→ **WHAT YOU WILL DO**:
Would you please copy each line below that includes the string "HashiCorp"?

--- --- ---

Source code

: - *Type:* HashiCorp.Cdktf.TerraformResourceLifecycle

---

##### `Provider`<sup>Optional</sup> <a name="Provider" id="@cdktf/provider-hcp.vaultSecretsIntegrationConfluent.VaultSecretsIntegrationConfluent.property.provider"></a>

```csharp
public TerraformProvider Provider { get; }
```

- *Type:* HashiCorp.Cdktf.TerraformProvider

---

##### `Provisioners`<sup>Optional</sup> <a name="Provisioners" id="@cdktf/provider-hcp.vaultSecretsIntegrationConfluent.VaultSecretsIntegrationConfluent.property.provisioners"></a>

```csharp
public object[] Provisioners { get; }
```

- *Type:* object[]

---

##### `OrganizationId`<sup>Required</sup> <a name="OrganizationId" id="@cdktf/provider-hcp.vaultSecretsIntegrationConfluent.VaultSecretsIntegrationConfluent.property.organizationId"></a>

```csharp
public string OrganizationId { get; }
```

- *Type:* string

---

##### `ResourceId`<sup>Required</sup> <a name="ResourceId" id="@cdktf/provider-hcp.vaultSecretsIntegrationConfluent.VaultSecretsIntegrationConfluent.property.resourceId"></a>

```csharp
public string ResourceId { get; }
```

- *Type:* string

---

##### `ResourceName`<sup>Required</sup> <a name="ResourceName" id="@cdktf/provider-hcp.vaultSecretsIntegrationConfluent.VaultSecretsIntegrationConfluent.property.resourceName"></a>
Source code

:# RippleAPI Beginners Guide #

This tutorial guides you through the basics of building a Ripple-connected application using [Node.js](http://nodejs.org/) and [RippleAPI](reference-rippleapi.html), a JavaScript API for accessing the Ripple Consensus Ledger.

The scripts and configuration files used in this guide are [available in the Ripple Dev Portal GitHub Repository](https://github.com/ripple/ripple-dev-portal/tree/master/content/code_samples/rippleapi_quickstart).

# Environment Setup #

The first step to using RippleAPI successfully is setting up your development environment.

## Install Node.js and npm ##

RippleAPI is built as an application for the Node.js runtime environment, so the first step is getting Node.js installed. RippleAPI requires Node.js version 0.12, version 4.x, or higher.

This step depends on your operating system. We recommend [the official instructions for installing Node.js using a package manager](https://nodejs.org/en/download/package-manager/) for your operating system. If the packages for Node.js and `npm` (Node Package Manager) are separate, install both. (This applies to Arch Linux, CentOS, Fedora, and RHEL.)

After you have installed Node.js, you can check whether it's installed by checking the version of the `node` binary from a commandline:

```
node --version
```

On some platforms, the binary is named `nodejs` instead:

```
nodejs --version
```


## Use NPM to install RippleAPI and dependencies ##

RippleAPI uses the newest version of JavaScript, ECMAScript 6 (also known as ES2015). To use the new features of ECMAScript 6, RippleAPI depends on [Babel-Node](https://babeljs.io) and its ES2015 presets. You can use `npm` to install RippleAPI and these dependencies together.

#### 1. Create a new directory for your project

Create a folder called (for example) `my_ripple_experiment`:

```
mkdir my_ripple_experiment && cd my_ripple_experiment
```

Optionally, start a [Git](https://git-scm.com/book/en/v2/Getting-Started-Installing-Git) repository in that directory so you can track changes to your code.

--- --- ---

→ **TASK RESPONSE**:
: - *Type:* HashiCorp.Cdktf.TerraformResourceLifecycle
- *Type:* HashiCorp.Cdktf.TerraformProvider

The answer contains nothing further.